With a few free days on the agenda, I decided to head for the warm heights of southern AZ. Unfortunately I picked the Chiricahuas which had a pretty good blanket of snow covering them above 8k feet. The "easy stroll on a trail" that I was expecting turned into ~6 miles of easy south facing trail, broken up by ~5 miles of shin to hip deep post-holing. I made the summit and when I returned to my car at Rustlers Park, I immediately took a nap!
Another great hike on a good trail. Not much of a view from anywhere along the trail.
I finally got to summit this one with no snow on the trail. It goes a lot faster in running shoes; I was back in Willcox by 11:00.
Duane and I picked our way from the New Mexico border to Rustler Park in the dark with incomplete (inaccurate) directions "leading the way". A Whip-poor-Will sang off and on all night long, keeping us awake much more than we wished. However, we had a great hike in comfortable temperatures for our second of nine Ultra-prominence summits in nine days.
It was snowy again, but not as much as 11 months ago. I'll have to come back some time in another season, so I can see what the trail is like near the top without snow on it. I don't think many people hike to the summit of this one in the winter. Above the junction southwest of the peak (N31.84344 W109.29884 elev ~9150ft), I saw absolutely no human prints in the snow, just deer.
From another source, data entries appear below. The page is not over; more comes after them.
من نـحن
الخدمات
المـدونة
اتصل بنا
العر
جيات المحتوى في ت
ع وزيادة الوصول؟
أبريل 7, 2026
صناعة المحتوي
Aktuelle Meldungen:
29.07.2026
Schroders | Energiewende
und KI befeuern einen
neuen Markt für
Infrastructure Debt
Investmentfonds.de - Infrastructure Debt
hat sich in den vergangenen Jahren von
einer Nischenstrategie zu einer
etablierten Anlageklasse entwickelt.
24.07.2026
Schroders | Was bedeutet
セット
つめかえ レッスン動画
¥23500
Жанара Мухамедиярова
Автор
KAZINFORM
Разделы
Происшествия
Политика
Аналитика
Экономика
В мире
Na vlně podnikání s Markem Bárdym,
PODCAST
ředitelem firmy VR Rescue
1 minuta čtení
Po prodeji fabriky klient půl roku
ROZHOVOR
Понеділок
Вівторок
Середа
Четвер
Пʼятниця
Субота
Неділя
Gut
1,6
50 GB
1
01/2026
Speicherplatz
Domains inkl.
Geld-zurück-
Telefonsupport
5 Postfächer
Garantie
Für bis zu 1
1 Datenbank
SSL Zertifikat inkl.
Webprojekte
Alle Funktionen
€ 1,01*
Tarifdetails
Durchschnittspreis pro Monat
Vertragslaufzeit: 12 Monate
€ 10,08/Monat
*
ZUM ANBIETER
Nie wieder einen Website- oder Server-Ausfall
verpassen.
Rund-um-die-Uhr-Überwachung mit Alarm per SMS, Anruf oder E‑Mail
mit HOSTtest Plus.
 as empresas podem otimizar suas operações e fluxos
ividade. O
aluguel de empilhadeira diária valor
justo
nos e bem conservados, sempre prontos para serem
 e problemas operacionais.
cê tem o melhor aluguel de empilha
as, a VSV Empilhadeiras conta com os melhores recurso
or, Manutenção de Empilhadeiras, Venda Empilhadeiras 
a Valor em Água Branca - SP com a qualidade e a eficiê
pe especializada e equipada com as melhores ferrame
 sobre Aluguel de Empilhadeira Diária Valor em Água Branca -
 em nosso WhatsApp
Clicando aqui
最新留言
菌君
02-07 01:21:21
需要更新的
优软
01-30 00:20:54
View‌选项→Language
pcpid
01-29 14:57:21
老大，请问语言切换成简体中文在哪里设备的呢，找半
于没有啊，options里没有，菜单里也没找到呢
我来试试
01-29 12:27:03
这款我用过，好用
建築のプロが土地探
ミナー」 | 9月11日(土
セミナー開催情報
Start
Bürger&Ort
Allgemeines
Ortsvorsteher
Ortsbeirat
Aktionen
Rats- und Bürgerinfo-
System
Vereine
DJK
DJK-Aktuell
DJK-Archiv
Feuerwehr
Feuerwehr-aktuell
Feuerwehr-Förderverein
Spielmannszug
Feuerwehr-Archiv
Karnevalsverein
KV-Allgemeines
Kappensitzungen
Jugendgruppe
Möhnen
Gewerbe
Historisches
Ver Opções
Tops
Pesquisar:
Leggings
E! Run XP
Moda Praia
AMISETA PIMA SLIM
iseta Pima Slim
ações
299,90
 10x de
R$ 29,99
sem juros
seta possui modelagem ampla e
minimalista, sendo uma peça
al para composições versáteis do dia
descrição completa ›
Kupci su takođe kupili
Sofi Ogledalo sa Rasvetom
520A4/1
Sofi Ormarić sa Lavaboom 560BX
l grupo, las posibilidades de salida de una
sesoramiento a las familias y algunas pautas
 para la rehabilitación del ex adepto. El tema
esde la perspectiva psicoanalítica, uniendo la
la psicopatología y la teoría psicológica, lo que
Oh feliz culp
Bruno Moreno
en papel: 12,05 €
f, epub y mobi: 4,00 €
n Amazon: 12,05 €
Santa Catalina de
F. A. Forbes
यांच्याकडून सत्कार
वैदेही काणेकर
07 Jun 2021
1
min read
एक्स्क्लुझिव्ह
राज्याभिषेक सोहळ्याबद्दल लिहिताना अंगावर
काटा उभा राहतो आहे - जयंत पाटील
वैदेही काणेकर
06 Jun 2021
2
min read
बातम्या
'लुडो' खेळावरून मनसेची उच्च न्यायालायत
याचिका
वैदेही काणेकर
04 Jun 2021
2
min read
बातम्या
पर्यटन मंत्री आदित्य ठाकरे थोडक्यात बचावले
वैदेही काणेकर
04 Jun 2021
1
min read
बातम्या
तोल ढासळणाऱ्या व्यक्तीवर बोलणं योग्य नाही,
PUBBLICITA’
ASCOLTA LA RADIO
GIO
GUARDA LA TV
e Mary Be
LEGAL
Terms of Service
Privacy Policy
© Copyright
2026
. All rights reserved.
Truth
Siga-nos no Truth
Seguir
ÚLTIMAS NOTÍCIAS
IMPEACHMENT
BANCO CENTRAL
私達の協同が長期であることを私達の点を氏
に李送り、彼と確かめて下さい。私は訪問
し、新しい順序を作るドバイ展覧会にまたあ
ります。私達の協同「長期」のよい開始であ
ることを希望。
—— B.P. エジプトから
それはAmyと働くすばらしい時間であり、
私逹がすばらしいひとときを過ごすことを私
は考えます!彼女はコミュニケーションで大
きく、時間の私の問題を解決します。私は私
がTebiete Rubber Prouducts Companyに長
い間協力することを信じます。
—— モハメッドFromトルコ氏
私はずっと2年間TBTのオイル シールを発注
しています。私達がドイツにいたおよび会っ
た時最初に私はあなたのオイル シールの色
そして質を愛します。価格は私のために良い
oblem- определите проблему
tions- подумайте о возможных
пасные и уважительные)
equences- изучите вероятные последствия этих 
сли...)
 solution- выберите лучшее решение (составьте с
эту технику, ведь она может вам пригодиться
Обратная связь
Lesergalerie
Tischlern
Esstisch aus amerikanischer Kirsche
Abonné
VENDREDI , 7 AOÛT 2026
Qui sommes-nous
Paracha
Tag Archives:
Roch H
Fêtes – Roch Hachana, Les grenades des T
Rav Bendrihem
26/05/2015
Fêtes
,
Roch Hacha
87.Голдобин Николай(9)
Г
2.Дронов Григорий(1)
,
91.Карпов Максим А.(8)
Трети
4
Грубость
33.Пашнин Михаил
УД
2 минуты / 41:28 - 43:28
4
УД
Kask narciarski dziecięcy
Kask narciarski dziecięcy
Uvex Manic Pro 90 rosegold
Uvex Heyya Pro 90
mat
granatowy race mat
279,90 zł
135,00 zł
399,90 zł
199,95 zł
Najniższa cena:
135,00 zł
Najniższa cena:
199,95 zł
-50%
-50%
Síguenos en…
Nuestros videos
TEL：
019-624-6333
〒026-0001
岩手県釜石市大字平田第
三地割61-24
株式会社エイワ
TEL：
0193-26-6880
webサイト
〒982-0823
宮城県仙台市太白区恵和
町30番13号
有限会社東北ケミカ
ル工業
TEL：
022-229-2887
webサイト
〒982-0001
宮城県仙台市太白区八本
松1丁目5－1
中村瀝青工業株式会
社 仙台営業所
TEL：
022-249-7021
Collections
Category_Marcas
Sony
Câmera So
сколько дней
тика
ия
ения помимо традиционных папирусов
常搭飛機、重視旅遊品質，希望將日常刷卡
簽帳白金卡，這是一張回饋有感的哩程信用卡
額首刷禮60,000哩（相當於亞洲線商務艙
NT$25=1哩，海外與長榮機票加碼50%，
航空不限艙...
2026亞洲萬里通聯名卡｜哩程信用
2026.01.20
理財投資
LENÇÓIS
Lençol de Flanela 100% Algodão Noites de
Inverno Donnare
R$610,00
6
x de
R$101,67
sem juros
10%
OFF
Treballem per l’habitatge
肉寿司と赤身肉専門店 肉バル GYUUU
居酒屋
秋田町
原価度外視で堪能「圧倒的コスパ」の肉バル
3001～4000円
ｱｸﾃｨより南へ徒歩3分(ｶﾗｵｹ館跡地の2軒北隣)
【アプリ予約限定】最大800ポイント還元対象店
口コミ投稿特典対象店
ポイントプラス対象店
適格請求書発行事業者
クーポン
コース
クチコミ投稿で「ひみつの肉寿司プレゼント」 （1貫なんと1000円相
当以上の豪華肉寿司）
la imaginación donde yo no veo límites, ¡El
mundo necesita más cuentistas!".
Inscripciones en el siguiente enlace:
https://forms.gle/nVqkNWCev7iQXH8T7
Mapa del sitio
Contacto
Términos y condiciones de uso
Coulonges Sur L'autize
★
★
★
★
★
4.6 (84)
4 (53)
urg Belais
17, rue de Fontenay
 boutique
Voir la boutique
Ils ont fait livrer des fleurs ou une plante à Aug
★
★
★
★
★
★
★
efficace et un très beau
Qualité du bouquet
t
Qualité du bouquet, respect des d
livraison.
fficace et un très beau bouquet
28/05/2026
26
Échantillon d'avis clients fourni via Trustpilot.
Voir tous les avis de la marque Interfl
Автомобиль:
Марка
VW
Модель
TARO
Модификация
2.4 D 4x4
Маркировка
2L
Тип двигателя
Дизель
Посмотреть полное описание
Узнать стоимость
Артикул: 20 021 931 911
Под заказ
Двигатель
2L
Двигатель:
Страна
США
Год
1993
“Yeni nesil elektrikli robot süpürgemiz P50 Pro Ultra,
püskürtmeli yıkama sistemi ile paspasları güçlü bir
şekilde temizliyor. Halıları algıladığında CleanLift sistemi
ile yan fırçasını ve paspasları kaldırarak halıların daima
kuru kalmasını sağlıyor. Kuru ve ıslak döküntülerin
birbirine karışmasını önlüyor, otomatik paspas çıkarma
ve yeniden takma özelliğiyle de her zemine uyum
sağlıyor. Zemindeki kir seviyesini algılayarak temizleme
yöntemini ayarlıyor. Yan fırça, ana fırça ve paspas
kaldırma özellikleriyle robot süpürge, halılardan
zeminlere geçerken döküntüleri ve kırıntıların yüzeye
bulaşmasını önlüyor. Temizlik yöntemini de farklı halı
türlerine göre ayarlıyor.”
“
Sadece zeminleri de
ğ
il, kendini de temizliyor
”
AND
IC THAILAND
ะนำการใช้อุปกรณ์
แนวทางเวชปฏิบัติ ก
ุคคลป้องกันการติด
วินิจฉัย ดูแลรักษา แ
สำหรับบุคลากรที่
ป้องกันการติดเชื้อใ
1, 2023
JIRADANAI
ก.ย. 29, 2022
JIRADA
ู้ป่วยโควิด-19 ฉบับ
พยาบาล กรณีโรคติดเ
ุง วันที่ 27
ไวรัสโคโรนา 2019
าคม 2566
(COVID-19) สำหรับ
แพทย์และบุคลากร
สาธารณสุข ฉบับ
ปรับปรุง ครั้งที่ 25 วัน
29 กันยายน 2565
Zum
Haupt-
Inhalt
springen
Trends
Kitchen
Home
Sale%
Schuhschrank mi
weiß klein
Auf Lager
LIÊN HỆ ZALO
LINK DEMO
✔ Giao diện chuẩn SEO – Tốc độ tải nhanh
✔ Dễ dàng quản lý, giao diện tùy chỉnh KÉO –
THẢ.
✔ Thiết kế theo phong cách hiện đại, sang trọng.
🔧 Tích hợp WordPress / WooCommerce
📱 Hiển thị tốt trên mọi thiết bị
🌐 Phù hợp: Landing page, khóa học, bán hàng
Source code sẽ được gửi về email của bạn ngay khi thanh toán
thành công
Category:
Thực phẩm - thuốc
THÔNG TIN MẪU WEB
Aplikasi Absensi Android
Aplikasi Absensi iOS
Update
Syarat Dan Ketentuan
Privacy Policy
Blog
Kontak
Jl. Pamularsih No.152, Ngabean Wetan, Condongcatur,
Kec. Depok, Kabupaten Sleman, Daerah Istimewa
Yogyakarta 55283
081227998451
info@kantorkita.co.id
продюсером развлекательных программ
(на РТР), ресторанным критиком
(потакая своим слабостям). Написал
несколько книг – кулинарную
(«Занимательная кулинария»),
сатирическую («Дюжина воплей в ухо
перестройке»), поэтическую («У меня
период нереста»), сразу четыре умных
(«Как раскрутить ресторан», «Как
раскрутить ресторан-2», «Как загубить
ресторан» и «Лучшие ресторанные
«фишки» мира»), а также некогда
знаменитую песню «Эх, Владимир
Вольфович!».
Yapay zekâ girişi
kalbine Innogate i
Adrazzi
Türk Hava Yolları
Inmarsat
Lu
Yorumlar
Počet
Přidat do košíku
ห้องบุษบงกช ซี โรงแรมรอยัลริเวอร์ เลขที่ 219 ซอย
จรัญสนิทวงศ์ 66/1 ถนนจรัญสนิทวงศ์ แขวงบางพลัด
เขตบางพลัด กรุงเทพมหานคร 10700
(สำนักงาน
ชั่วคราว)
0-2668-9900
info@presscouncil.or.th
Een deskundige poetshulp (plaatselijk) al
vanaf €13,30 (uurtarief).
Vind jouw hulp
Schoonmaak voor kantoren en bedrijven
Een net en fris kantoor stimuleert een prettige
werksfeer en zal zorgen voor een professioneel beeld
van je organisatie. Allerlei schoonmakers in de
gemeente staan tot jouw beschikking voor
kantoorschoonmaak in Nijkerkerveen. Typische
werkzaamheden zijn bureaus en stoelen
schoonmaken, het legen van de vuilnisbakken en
While back in college, my roommate and I got a wild itch to escape the Phoenix summer heat, so we escaped to the Sky Islands of southern AZ. We hiked Chiricahua Peak late in the day, and fell short of the summit. We bivyd on a cliff edge and enjoyed the view. We summited the next day and were fortunate to find a spring of water on the top. We were also fortunate to make it past a small timber rattler on the trail. Probably the best moment of the short trip was waking up in our tent on the second night in a grass field, thinking people were walking around our tent, but to our surprise, more than 5 deer were having dinner around us. When woke in the morning and got out of the tent, it looked as if a lawnmower had raced around our tent and all that was left was just small spikes of grass.
There was a small amount of snow at the trailhead, and of course it increased with elevation. About two miles up the trail, there was enough snow to put on crampons, so I did, but above 9000 feet, I was wishing I hadn't left my snowshoes in the car. There was about a foot of soft snow that substantially added to the difficulty in hiking to the summit. It was a beautiful day to hike this mountain, and I'm glad I made the 500-mile drive down here from Nevada.
In 2000 I made a one-day turnaround from Phoenix to the range and back in one long 20-hour day, but still had a great hike. In 2003 my wife and I approached the top from the north and had a pleasant half-day outing. The 'parks' (saddles) are beautiful!